Pese a que el resultado no estuviera a la altura de lo prometido —no se tomó casi ninguno de los riesgos que hubieran sido necesarios para alcanzar la reinvención perseguida—, los vestidos de Chiuri tuvieron el mérito de parecer de su tiempo y no de una época pretérita. Las modelos desfilaban con andares urbanos y no necesariamente delicados, ataviadas con prendas que parecen privilegiar la movilidad y cierto grado de comodidad. En la pasarela instalada en el jardín del Museo Rodin de París la diseñadora tuvo la idea de colocar las llamadas toiles, los diseños en tela blanca que delimitan la arquitectura de un vestido y con los que comienza toda colección. Fue una celebración del atelier, una forma de subrayar su sofisticado proceso creativo, pero también una especie un símbolo del minimalismo y de la ausencia de artificios que parecían perseguir muchos de sus vestidos.
Mujeres inertes
El desfile de Schiaparelli se situó prácticamente en las antípodas del de Dior. Fue un ejercicio de teatralidad carnavalesca, a ratos excesivamente abarrocada, repleto de bordados fastuosos, telas brillantes, alhajas de inspiración surrealista y estampados inspirados en el mundo animal, sin olvidar máscaras de criaturas salvajes y faunos de distintos tipos.
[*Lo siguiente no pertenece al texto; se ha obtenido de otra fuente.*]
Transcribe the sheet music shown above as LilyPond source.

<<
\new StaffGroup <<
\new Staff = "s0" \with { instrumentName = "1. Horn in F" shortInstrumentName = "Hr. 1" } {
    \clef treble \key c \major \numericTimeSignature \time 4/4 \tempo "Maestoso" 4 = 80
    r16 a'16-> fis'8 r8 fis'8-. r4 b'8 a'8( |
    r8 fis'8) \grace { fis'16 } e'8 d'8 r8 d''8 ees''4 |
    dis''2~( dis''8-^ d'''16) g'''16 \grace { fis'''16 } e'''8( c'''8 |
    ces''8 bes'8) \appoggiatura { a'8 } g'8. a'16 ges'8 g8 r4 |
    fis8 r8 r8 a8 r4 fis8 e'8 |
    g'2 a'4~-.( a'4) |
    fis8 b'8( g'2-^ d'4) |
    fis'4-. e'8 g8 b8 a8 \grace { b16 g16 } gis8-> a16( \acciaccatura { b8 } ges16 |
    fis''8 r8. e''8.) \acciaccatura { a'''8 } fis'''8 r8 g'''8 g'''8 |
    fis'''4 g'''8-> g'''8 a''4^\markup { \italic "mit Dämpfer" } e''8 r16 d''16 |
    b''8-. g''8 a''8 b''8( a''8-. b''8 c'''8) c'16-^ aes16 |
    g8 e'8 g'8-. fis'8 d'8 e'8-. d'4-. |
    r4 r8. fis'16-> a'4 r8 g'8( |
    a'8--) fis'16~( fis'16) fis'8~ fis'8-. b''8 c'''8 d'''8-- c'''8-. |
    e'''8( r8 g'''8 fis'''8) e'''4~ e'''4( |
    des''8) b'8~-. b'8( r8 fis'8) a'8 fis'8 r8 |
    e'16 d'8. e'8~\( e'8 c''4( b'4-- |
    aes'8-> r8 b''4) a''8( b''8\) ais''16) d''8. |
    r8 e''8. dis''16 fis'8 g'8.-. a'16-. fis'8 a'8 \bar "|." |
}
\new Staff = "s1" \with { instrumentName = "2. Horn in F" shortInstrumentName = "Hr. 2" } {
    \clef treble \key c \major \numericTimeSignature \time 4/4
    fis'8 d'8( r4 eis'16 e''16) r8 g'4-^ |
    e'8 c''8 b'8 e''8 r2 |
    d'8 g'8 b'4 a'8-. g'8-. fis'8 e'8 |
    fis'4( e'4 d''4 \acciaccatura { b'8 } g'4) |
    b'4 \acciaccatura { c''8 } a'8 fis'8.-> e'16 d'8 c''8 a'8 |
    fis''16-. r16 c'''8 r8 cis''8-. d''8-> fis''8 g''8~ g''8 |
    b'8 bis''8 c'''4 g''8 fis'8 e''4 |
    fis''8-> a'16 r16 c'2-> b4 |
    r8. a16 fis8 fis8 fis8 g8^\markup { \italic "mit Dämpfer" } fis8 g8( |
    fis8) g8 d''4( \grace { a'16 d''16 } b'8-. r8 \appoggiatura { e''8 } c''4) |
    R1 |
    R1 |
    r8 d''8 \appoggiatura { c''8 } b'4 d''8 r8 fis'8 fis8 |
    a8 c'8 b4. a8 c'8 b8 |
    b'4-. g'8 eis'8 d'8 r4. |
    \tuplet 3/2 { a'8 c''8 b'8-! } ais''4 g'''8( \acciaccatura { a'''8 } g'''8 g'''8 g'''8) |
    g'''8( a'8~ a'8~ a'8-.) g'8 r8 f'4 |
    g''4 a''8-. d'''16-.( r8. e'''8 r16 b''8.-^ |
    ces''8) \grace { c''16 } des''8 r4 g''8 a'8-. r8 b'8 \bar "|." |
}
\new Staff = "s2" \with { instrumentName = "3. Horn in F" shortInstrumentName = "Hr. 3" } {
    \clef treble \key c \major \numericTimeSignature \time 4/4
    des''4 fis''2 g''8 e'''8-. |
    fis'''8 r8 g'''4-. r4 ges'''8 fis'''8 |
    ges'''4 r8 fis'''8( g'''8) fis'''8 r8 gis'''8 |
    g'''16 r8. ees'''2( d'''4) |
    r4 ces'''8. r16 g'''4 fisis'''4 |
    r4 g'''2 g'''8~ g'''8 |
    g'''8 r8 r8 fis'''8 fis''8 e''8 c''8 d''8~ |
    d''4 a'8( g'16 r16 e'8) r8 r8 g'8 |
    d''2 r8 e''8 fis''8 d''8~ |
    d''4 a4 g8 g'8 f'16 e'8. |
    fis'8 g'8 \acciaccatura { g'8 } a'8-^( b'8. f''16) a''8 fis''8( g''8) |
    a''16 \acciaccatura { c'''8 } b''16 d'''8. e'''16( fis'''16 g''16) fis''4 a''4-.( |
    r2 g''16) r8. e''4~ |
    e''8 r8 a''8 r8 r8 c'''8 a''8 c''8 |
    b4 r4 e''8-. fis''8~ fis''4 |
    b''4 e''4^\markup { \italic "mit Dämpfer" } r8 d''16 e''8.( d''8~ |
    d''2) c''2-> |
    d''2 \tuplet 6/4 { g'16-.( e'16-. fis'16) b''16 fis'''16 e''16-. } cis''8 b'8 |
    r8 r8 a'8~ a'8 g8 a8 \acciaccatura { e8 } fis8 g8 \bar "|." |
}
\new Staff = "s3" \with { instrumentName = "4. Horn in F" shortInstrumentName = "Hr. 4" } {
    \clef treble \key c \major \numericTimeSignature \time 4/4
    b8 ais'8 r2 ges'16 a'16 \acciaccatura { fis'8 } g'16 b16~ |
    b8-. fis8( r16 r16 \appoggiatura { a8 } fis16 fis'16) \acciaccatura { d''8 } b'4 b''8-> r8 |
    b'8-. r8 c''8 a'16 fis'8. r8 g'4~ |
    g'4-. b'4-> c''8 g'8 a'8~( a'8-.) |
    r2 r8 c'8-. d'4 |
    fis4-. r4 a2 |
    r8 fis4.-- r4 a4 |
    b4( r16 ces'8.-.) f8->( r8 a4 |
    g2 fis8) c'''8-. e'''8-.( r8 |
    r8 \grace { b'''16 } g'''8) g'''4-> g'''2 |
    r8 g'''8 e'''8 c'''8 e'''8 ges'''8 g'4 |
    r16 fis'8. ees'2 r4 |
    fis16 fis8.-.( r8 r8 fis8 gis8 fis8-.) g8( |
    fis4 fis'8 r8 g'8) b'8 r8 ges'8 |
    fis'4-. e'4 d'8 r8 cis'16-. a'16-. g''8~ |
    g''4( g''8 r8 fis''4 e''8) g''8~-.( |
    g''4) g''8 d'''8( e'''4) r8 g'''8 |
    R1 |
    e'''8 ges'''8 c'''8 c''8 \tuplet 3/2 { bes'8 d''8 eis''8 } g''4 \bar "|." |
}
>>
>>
Fue una explosión de fantasía, presentada en un escenario tan propicio como una de las salas del foyer de la Ópera Garnier, aunque no alcanzó la magia que hubiera debido de tener sobre el papel.
La colección firmada por Bertrand Guyon, diseñador de la marca desde 2016, propuso un revival del universo de su mítica fundadora, de estética retro y silueta ajustada. Sus cortes largos y estrechos, sumados a tacones estratosféricos, estuvieron a punto de provocar más de un tropiezo en la pasarela. En realidad, parecían pensados para mujeres inertes. El desfile fue todo un espectáculo, aunque seguramente de otro tiempo.
El triunfo de Givenchy
La diseñadora Clare Waight Keller, al frente de Givenchy desde hace un año y medio, convenció el domingo por la noche con su segunda colección de alta costura, pensada como una reivindicación del legado del fundador de la firma francesa, Hubert de Givenchy, que falleció hace tres meses. La modista británica propuso distintos volúmenes y cortes inspirados en los diseños más conocidos de Givenchy, en tonos negros, blancos y rosas, alternados con un leit motiv plateado. El desfile terminó con una alusión directa a la musa absoluta de Givenchy, Audrey Hepburn, con un vestido negro con escote posterior que dejaba la espalda al descubierto, como el que lució en varias películas, mientras sonaba Moon River, tema principal de Desayuno con diamantes.
Al final, Waight Keller hizo salir a todo su equipo para que recibieran los aplausos del público. Fue una lección de elegancia en todos los sentidos. También la consagración definitiva de la modista, que vive un momento dulce tras haber diseñado el vestido nupcial de Meghan Markle hace solo unas semanas.